Они шли по Конногвардейскому бульвару в сторону порта и играли в затеянную Крудом игру.
— Бывший гимназический учитель — на редкость сердитый и неприятный тип. Привык говорить всем гадости и так всех к этому приучил, что ему все прощали.
— Вы знаете всех?
— Я знаю тех, кто достоин того, чтобы я их знал.
Белоголовые настороженные мальчишки ловили рыбу, ветер гнал рябь по воде, и Уле вдруг вспомнилась Шеломь, качающаяся на волнах лодка и человек в зеленой охотничьей куртке с ружьем за спиной. Странное дело, но она почувствовала, что изменила ему, что сильный, властный человек с грубым лицом похитил ее душу, отнял вместе со свинцовой пулькой у того, кому она, Уля, по праву принадлежала с той поры, как ходила за ним по лесу и мечтала похитить его ружье.
— А Легкобытова вы не знаете?
— Мы встречались с ним в молодости, когда оба играли в революцию, но он дешевле отделался. — Голос у Савелия поскучнел. — Потом приезжал ко мне на Тошный остров в устье Двины. Болтал про какой-то дурацкий волшебный колобок, за которым он якобы идет по жизни, и искал сбежавшую от него невесту. А она была тогда уже моей женой, которую я отправил в Петербург к папаше. У нее очень занятный папаша: выступал за свободный брак, но, когда его дочь связалась с арестантом, потребовал, чтобы она со мной рассталась. Легкобытову я хотел, да не успел сказать, где ее найти. Он пошел пострелять уток, и его цапнула лисица. Бедняжка решил, что она бешеная, и так перепугался, что поехал в Архангельск делать прививку от бешенства. На обратном пути лодка, в которой они плыли, налетела на льдину и едва не перевернулась. Я налил ему водки, а он вдруг разорался, что я хочу его погубить. Оказывается, прививка от бешенства и алкоголь несовместимы. Какая чепуха! Я страдаю тем и другим одновременно сколько себя помню, и это мне ничуть не мешает. Если б я хотел его погубить, то просто убил бы. Он все пишет про своих тупых собак и запуганных птиц? Писать стоит лишь о том, чего нет на свете, ибо нет на свете ни поэтов, ни художников, ни писателей. Есть ловцы, ныряльщики в вышину, искатели небесного жемчуга, которым изредка удается стянуть с неба на землю что-то стоящее. Легкобытов не из их числа.
— Вы просто ему завидуете, — сказала Уля, неприятно задетая пренебрежительностью Крудова тона.
— Завидую? Это смешно. Не он у меня, а я у него увел невесту.
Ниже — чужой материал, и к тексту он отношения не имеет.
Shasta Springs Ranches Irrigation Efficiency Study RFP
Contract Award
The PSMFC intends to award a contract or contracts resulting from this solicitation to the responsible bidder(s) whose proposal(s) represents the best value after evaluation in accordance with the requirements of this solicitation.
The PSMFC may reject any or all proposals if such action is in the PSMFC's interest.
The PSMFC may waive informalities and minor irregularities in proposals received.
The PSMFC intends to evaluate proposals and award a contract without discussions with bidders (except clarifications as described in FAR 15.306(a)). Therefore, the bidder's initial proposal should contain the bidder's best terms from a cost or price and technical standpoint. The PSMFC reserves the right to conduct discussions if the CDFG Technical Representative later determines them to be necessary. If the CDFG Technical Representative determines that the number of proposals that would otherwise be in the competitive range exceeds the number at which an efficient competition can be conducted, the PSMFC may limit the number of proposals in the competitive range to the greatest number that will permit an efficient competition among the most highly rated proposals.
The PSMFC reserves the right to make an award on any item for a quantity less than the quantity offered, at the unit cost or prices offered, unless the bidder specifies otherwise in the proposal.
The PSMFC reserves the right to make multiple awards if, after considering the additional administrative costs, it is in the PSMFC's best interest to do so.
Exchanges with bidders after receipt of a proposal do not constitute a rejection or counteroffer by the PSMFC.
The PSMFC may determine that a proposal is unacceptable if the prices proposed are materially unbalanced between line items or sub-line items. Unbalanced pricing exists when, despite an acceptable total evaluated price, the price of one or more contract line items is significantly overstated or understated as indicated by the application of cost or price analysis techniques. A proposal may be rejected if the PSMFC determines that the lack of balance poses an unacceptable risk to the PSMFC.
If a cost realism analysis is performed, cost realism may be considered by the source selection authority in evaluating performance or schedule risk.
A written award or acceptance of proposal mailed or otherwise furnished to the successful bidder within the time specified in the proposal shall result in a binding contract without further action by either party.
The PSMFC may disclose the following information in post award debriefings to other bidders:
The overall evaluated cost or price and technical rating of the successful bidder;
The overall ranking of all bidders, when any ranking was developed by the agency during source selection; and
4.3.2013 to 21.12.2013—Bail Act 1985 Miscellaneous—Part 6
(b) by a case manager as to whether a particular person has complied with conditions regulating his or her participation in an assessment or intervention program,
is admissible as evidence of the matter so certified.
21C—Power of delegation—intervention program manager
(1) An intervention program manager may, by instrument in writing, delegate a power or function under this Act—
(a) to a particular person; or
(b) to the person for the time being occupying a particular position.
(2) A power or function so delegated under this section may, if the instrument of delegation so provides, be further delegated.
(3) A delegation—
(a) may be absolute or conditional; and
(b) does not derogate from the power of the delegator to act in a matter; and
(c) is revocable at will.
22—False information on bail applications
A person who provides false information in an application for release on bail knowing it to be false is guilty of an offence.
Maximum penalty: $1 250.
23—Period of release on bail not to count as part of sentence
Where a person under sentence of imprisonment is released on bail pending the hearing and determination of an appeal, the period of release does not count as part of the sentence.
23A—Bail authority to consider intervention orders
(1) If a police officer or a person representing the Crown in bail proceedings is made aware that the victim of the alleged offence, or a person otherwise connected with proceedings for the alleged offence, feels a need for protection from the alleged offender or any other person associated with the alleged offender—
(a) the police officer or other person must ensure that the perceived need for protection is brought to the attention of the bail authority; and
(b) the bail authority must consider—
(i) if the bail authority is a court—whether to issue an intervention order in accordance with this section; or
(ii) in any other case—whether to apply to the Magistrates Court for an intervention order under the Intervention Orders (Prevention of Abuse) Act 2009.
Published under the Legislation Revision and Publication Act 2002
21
Он бескрыл, а я летаю. Я смотрел в глаза смерти, а он может похвастаться только шкурками убитых зверей. Я объездил весь мир, он же не видел ничего, кроме своих дурацких северных лесов и комариных болот. И читать сто лет спустя будут не его — меня.
«Ну и что с того? — подумала Уля. — Неужели это так важно, кого будут или не будут через сто лет? Да может быть, они вообще тогда ничего читать не будут. Но интересно, как бы рассказал ту же историю Павел Матвеевич?» И ее сердце само против воли заныло от лесной тоски, так что захотелось обменять обратно звездчатый сапфир на свинцовую пульку и вернуться в ту лодку, что текла по шеломской воде, но Уля испугалась своих беглых, непослушных мыслей, а еще больше испугалась того, что ревнивый и проницательный Круд их прочтет, углядит третьим глазом или уже прочел, потому что он нахмурился, замкнулся, не отвечал на ее вопросы и не рассказывал про тех, кто попадался им навстречу, и так они молча шли вдоль набережной: юная девочка и мужчина с крепким телом и старческим, изможденным лицом.
«Прямо пытка какая-то, — думала Уля. — Как, должно быть, несчастна была та дама, его жена. Поди поживи с таким человеком. Сегодня он фонтан — рот не заткнешь, а завтра до него стучи — не достучишься. Но странная вещь, я второй раз сталкиваюсь с этой женщиной. И получаюсь ей вроде как соперница. Ах, как бы мне хотелось с ней подружиться. Она, наверно, очень душевная и хорошая женщина, хотя ничего и не понимает в литературе. Но разве это обязательно? Ей просто не везет с мужчинами, как моему отцу не повезло с женщинами. Люди вообще очень невезучие существа, и чем лучше человек, тем меньше ему везет. Вот мне, например, не везет совсем. К тому же я родилась в ужасное время. Мои родители поторопились. Как бы хорошо было родиться лет через сто. Или сейчас заснуть, например, чтоб ничего этого не видеть, убежать в сон, а потом проснуться. Ах, какая тогда настанет жизнь! Какая жизнь!»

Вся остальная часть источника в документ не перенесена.